I very much enjoyed this warm, hilarious, affectionate film about the worst opera singer of all time, an eccentric 1940s New York socialite whose amazingly godawful singing emerged on the other side of terrible to become its own kind of remarkable. At one point, Jenkins’ vocal coach stares into her eyes and tells her in a honeyed voice that there’s no one else like her, and in a weird way it felt like he actually meant it, though probably not in the way the lady herself thought.
Mark Lanegan – Phantom Radio & Gargoyle
Mark Lanegan might be my favourite male singer of all time, with a gravelly cigarettes-and-alcohol baritone that sounds so richly lived-in and is deceptively controlled and flexible. And he looks like his voice too – like a person who’s lived through some dark and troubled times. His pipes have become more brittle with years and these days Lanegan sounds less like he’s about to jump out of the speakers and punch you in the face, and his lower register on Gargoyle is almost Leonard Cohen-esque. But his grizzled vocals are no less compelling for that.
These latest two albums continue the experimentation with electronica and synths that first appeared on the 2012 Blues Funeral, while retaining the trademark dark bluesy vibes and oblique lyrics full of macabre gothic imagery and ruminations on sin, death, love and redemption. Business as usual in other words, but as long as his output remains this strong and consistent I’m not complaining. Now bring on the tour!
Neil Gaiman has become one of my favourite writers over the years and I was happy to get my hands on this latest third collection of short trips into the weird, shadowy country of Gaiman’s mind. It never really occurred to me to compare him to Ray Bradbury, but in fact Gaiman’s short stories have the same effect on me that I had while engrossed in Bradbury’s fiction when a teenager – a pleasantly uneasy sensation of looking at the world in a distorted mirror, or lifting the fabric of reality to find some dark, strange, disturbing things lurking underneath. Gaiman’s imagination is just as boundless, and his voice as a writer is just as distinctive (his books on the whole have a lot more graphic sex, though not in this particular collection).
Another gem brought to my attention by the History Buffs YouTube channel.

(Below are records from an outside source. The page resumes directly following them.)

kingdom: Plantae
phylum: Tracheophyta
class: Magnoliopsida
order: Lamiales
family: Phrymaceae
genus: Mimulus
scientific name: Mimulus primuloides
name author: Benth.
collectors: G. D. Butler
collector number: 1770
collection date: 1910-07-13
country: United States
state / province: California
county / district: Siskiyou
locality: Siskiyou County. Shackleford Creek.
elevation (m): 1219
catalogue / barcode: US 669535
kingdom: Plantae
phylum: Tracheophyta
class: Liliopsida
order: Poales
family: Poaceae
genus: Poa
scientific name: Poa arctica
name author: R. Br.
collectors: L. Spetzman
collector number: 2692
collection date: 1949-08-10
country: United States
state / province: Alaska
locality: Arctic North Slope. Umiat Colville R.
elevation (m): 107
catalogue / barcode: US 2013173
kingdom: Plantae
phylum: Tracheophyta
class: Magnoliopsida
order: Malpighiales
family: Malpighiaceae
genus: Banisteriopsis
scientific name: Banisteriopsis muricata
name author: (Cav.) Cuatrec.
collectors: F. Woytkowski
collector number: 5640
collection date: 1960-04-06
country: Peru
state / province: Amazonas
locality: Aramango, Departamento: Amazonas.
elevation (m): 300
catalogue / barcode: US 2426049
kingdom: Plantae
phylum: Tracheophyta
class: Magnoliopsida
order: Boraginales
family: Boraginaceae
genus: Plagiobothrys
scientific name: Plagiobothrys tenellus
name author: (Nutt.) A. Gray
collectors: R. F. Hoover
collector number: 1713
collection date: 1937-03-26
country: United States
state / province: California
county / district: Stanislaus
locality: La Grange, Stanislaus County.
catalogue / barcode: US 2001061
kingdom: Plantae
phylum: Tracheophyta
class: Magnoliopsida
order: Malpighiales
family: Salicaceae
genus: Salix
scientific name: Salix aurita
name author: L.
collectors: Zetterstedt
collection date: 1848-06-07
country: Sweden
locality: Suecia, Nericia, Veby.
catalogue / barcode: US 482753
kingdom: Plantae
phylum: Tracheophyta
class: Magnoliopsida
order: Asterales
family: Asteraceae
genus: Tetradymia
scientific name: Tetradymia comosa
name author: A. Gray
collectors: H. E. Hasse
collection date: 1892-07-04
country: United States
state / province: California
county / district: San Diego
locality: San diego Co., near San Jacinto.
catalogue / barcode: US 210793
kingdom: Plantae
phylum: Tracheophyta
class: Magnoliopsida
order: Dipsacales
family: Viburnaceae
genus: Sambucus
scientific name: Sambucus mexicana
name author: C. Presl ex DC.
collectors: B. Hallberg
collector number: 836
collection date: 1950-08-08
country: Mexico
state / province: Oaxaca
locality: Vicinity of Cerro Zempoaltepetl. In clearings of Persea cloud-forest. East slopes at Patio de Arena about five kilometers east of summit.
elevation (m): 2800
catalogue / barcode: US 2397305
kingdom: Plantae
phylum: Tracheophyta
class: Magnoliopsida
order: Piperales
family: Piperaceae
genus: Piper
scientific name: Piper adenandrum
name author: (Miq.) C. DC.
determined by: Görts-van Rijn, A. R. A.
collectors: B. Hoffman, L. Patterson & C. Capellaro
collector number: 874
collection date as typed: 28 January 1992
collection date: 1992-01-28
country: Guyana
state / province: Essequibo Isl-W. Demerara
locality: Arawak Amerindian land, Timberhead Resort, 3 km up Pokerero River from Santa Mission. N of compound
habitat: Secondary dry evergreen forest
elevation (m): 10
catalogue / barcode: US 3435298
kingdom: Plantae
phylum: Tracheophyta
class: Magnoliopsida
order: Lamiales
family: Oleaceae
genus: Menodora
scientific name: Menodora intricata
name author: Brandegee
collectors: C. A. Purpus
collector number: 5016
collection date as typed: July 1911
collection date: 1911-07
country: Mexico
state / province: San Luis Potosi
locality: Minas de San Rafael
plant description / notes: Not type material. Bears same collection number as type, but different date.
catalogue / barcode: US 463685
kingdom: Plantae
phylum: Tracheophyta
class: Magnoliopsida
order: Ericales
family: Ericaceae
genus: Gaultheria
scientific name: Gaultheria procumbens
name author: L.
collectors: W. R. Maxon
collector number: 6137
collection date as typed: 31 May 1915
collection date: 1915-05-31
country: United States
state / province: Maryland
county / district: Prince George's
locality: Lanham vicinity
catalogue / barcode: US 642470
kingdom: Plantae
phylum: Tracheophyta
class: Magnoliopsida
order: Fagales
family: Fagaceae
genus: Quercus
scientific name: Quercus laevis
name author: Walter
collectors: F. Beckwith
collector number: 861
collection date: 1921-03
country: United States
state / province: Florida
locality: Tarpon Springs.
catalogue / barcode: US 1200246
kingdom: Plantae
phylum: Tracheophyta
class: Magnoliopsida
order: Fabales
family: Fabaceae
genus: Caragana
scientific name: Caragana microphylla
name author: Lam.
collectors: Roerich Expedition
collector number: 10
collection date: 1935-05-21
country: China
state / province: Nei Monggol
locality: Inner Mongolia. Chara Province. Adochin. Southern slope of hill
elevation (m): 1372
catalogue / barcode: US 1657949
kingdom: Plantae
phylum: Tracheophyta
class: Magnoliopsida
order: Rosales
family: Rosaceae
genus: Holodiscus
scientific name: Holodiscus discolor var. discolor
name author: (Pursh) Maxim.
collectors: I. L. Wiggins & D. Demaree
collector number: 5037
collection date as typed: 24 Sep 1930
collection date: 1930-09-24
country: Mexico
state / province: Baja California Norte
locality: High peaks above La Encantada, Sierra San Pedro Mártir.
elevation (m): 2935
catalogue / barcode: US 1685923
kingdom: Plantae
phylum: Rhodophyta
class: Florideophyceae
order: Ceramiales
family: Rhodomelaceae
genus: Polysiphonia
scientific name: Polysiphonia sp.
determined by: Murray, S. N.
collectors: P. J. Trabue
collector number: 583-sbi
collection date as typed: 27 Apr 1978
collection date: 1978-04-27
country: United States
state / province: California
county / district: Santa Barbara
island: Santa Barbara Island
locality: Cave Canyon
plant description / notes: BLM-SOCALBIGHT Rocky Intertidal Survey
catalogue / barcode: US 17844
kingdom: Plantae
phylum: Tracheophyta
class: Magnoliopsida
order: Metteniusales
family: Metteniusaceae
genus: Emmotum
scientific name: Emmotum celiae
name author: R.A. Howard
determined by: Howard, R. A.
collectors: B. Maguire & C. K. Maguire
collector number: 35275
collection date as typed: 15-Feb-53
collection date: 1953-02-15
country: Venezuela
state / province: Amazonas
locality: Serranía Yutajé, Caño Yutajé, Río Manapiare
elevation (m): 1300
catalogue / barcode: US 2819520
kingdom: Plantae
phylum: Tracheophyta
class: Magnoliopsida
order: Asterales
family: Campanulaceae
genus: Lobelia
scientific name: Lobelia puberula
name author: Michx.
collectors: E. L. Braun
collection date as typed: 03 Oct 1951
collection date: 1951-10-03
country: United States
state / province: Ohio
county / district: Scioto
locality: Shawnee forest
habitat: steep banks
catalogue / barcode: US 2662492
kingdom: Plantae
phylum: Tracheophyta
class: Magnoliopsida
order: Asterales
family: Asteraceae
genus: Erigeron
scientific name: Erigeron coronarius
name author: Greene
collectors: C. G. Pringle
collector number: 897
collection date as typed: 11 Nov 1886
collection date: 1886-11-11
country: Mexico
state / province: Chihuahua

Directed by Peter Weir and adapted from nautical historical novels by Patrick O’Brian, Master and Commander unfortunately didn’t make enough money to become a series, which is a shame. Maybe the long unwieldy name put people off; as far as terrible film titles go it’s no Mrs Caldicot’s Cabbage War, but unless you’re a fan of the books it doesn’t really sound like an exciting proposition, which is probably why I skipped the theatrical release myself.
Loosely based on a novel by Virginia Wolf, Orlando chronicles 400 years through the eyes of its gender-bending hero/heroine, played by Tilda Swinton. Born in the time of Queen Elizabeth I, Orlando is a young nobleman who becomes the favourite of the aging monarch, and is commanded to never wither and grow old. The film then moves through the four centuries as Orlando falls in love with a Russian princess, tries different careers including a stint as an ambassador to the Middle East, dabbles in poetry… and changes sex midway, awakening one morning to find herself a woman (Orlando’s calm reaction while observing her new body: Same person. No difference at all… just a different sex.)
“Your assumptions are your windows on the world. Scrub them off every once in a while, or the light won’t come in.”
– Isaac Asimov
I watched this film once 20 years ago, after it swept the 1997 Academy Awards and famously became the object of hatred for Elaine from Seinfeld:
I didn’t share Elaine’s visceral loathing for the movie, but I remember feeling rather underwhelmed and wondering why on earth this film was praised so much. Then recently I found a DVD of The English Patient in Mum’s collection (she’s one of the many people who loved the movie), and thought I’d give it a second chance.